Are @ayzhao 's and @efriedma 's comments addressed?

sushgokh added a comment.EditedMay 23 2023, 10:07 PM

@ayzhao issue addressed.
@efriedma's issue needs to addressed separately in other pass(if need be) but I don't think this issue will result in performance regression.

nickdesaulniers accepted this revision.May 24 2023, 11:37 AM
This revision is now accepted and ready to land.May 24 2023, 11:37 AM
nickdesaulniers requested changes to this revision.May 24 2023, 11:38 AM
nickdesaulniers added inline comments.
llvm/test/CodeGen/AArch64/dont-shrink-wrap-stack-mayloadorstore.s
1 ↗(On Diff #522416)

There's a presubmit failure that this newly added test is missing a RUN line.

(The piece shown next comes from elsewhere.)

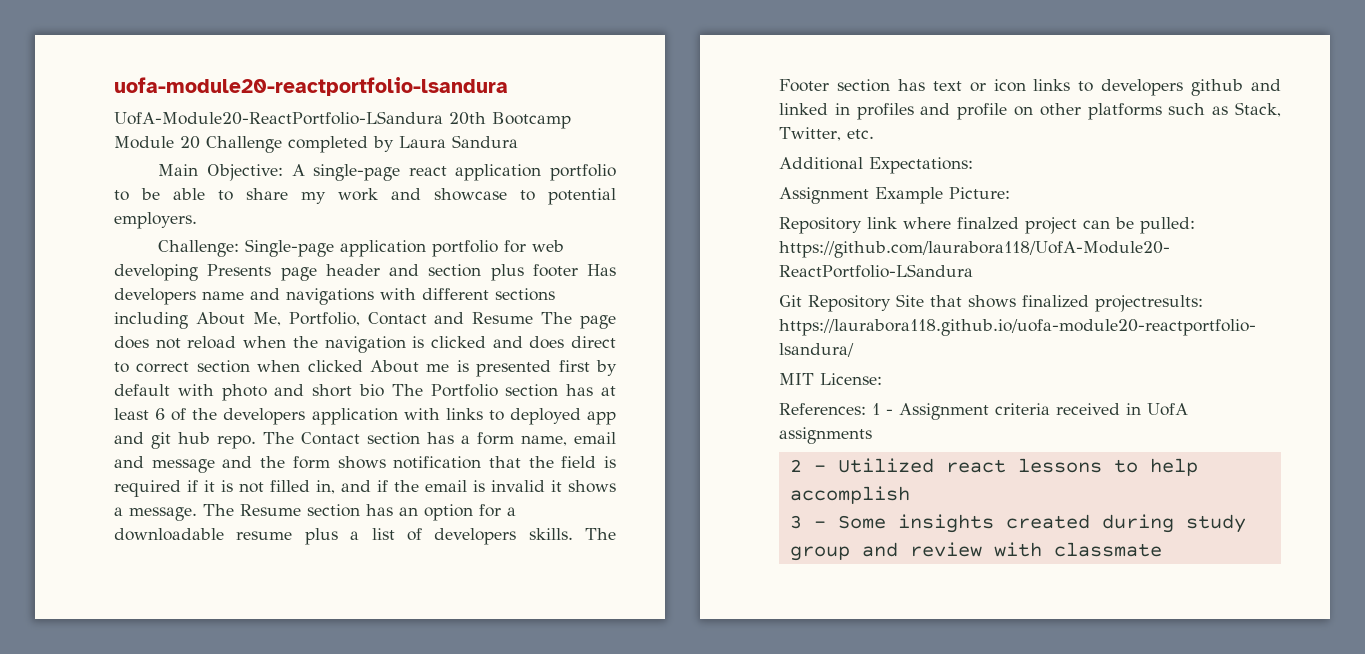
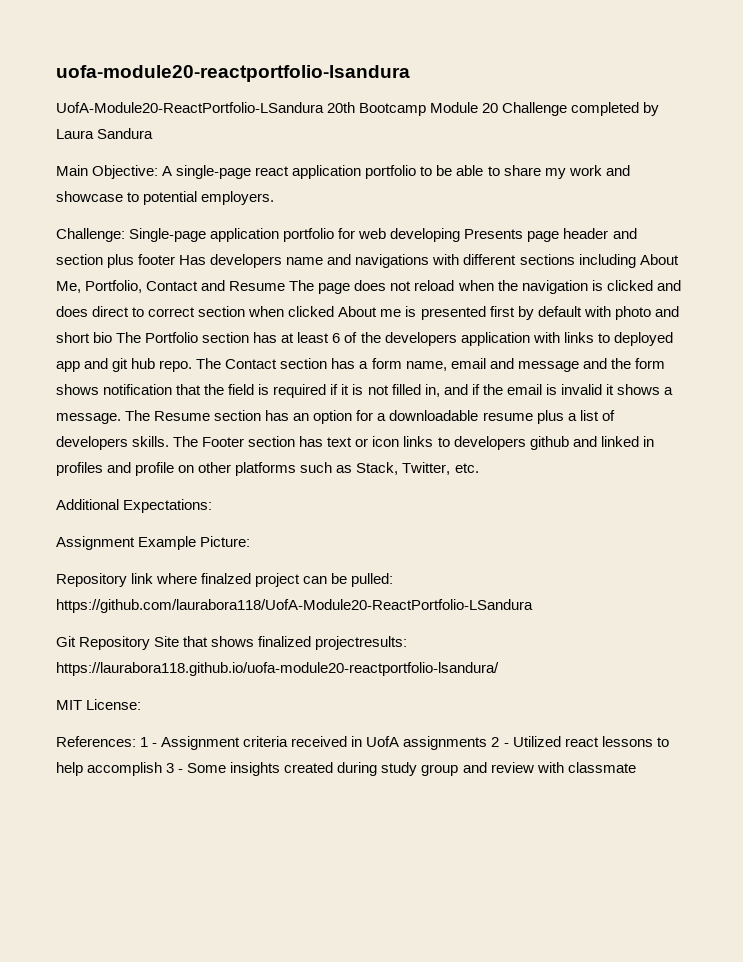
(872, 435) // -> (488, 743) none
(910, 495) // -> (163, 769) none

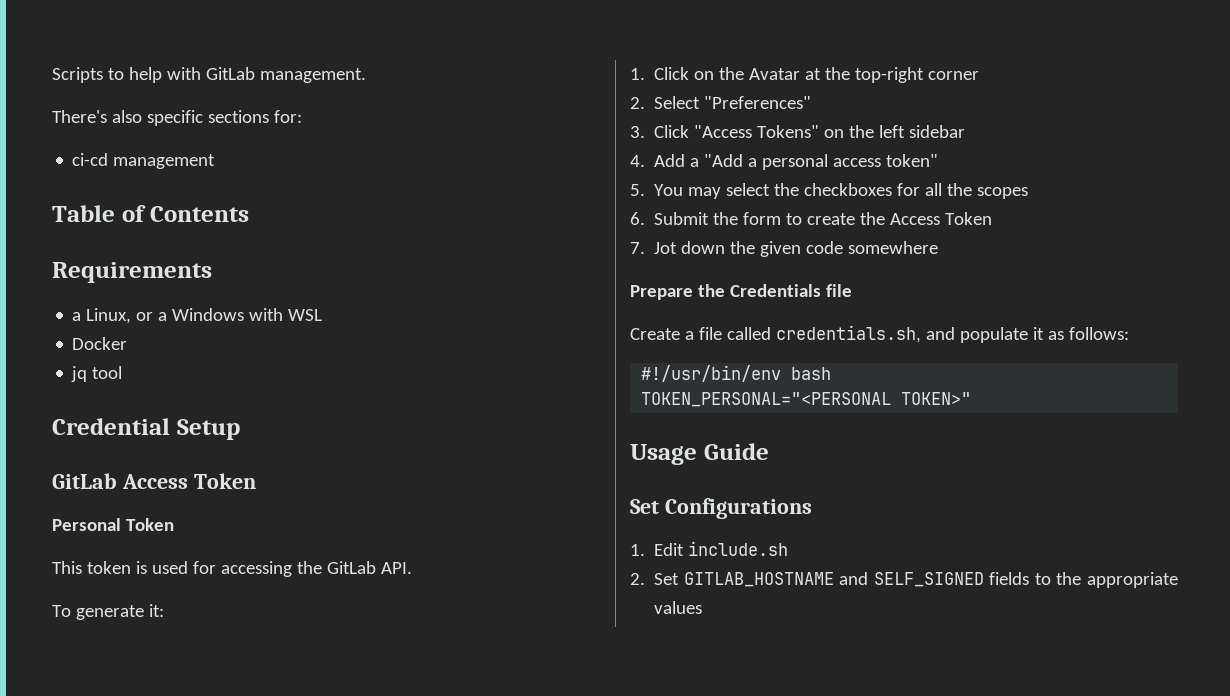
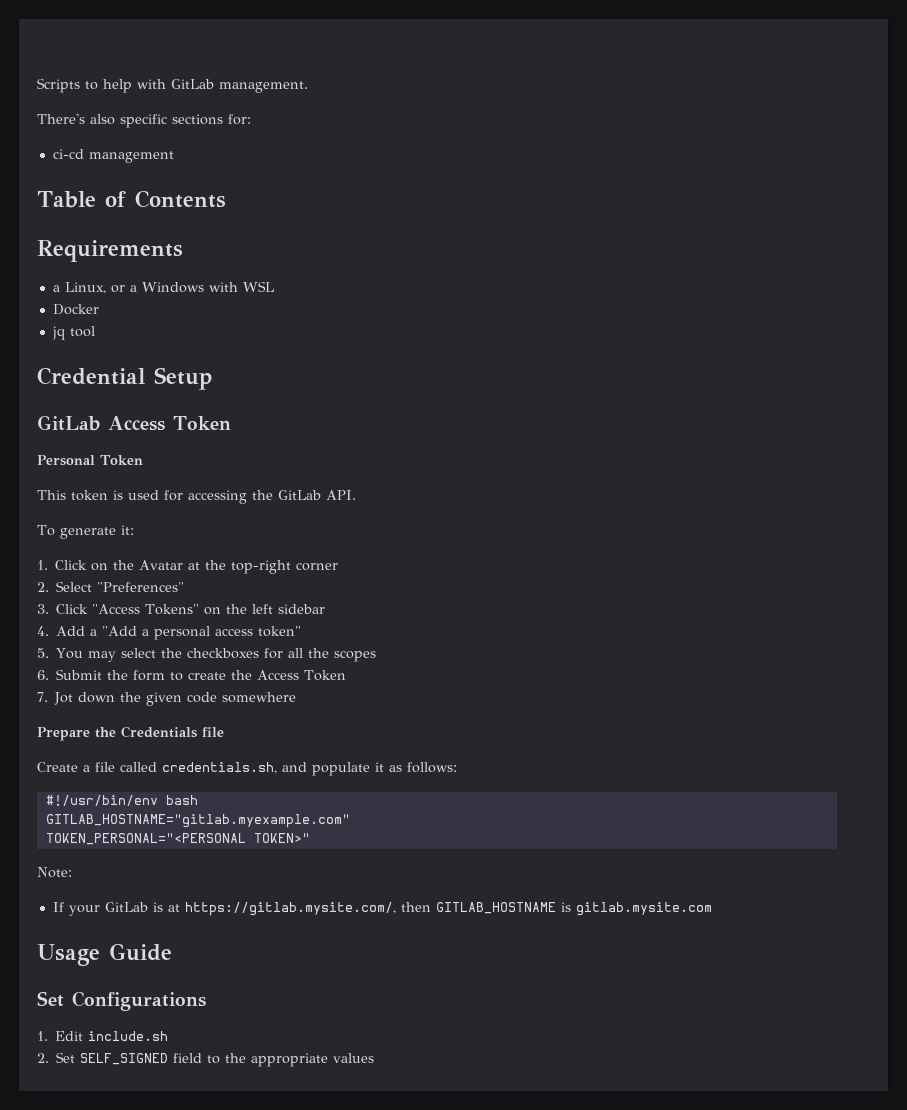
(832, 373) none -> [45,814,350,828] // GITLAB_HOSTNAME="gitlab.myexample.com"
(972, 398) none -> [37,867,72,878] [52,902,712,916] // Note: // If your GitLab is at https://gitlab.mysite.com/, then GITLAB_HOSTNAME is gitlab.mysite.com
[683,572,1030,587] GITLAB_HOSTNAME and SELF_SIGNED fields -> [80,1053,203,1065] SELF_SIGNED field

This revision now requires changes to proceed.May 24 2023, 11:38 AM
This revision was not accepted when it landed; it landed in state Needs Revision.May 25 2023, 1:27 AM
This revision was landed with ongoing or failed builds.
This revision was automatically updated to reflect the committed changes.
sushgokh marked an inline comment as done.EditedMay 25 2023, 1:30 AM

I submitted the patch without checking that the patch needs revision. I got confused by back to back accept followed by revision request. Apology.

But I have removed the file accidently added

llvm/test/CodeGen/AArch64/dont-shrink-wrap-stack-mayloadorstore.s
1 ↗(On Diff #522416)

I had added that by mistake(git add -A). Apologies.